J. Pharoah Doss: What happened to the Joshua generation?

According to ancient wisdom texts, a wise person leaves an inheritance to their children’s children. In the macro, a wise people leave a cultural inheritance for generations to come.

A cultural inheritance is vast, but at its core are ideas and beliefs.

After times change, a new generation appears that is the first of its kind. Certain notions that were maintained for generations no longer apply. When nonessential concepts are passed down to this generation, they inherit a burden, not a benefit.

During his presidential campaign in 2007, Barack Obama alluded to this situation.

Obama described the Moses generation and the Joshua generation at a Black church. Moses led the people out of slavery, while Joshua led them into the promised land. Obama told the congregation that the Moses generation had taken Black America 90 percent of the way. Now the question is: what is the Joshua generation expected to accomplish in the promised land?

Obama became the country’s first Black president. His historic victory made Americans ponder if racism was still the most significant impediment to Black advancement in the United States.

Two camps emerged, each with opposing beliefs to pass down to the next generation. Racism, according to Camp One, still exists, but it is no longer the oppressive force it once was. Camp Two thinks that racism is a permanent condition in the United States and that Black progress is dependent on preferential treatment.

The belief of Camp One corresponds to the reality of the twenty-first century, while the belief of Camp Two is the byproduct of fear passed down from the Jim Crow era.

Every Black child born in 2000 had reached adulthood by 2018. This is the first generation of its kind. The first generation of Black adults with no “lived experience” in the twentieth century. The majority of their understanding of racism will be passed down rather than gained firsthand.

Which camp did this generation get its perspective from? Unfortunately, camp two has more influence, but their rhetoric is more suited to the twentieth century than the twenty-first.

For instance, after Senator Tim Scott, a Black Republican, announced he was running for president, the hosts at The View lambasted him for his misguided views.

In 2021, Scott delivered the Republican response to President Biden’s speech to the joint session of Congress. Scott said, “A hundred years ago, kids in classrooms were taught the color of their skin was their most important characteristic.
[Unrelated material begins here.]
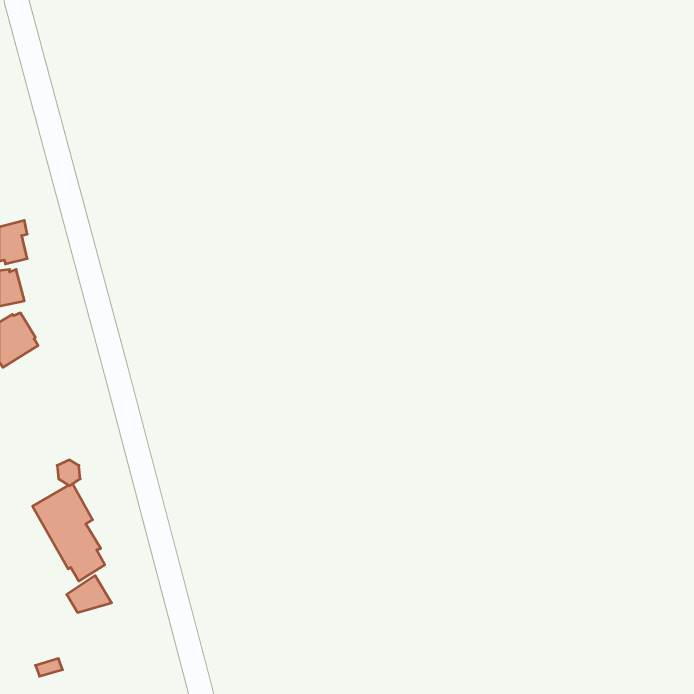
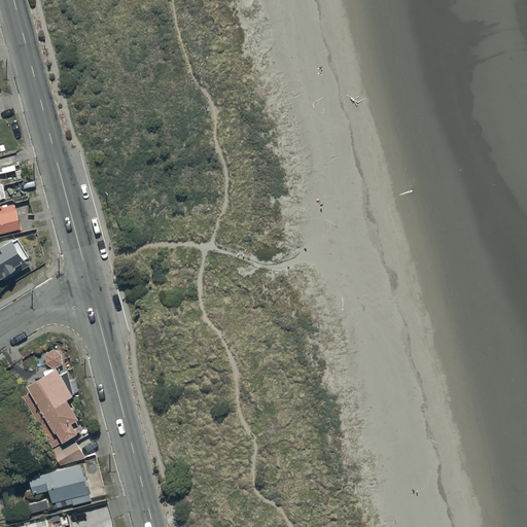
building: none -> [29,464,90,506]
And if they looked a certain way, they were inferior. Today, kids are being taught that the color of their skin defines them again. And if you look a certain way, they’re oppressors. From colleges to corporations to our culture, people are making money and gaining power by pretending we haven’t made any progress at all. By doubling down on the division we’ve worked so hard to heal, you know this stuff is wrong. Hear me clearly: America is not a racist country.”

The View’s Sunny Hostin complained that Tim Scott thinks that because he made it, everyone can make it, but he ignores the fact that he is the exception, not the rule. For Hostin, Kamala Harris and Ketanji Brown Jackson are the rule because Biden’s preferential treatment made Harris Vice President and Jackson a Supreme Court Justice.

Whoopi Goldberg confessed that, as a senator, Scott got legislation passed that was beneficial to African Americans. Then she said that if he’s running for president, he has to do more than that. He has to represent us as a nation and then say, as a Black man, this is how I feel about the racism in the Republican Party.

Then honorary Black spokesperson Joy Behar said Scott is one of those Black Republicans who believes in “pulling yourself up by your own bootstraps” rather than understanding the systemic racism African Americans face in America. Scott doesn’t get it, and that’s why he’s a Republican.

Scott most likely doesn’t get it, and it has nothing to do with being a Republican.

Why would he get those who promote and pass along Jim Crow fears that have no basis in the twenty-first century?